• Exercise instructions
Every entry below needs to be printed again exactly, with its pictures left out.

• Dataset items
>>>>>

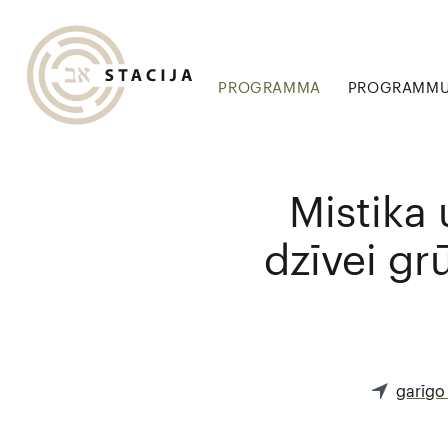
PROGRAMMA
PROGRAMMU 
Mistika
dzīvei gr
garīgo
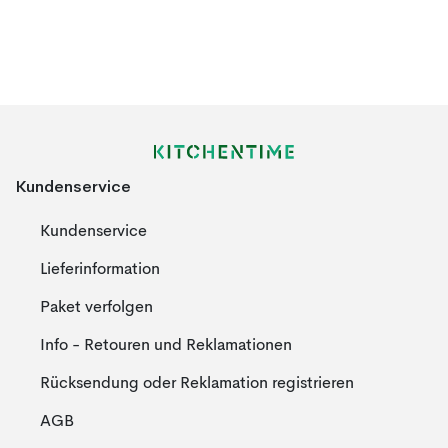
Kundenservice
Kundenservice
Lieferinformation
Paket verfolgen
Info - Retouren und Reklamationen
Rücksendung oder Reklamation registrieren
AGB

<<<<<

• Result for this exercise
PROGRAMMA
PROGRAMMU 
Mistika
dzīvei gr
garīgo
Kundenservice
Kundenservice
Lieferinformation
Paket verfolgen
Info - Retouren und Reklamationen
Rücksendung oder Reklamation registrieren
AGB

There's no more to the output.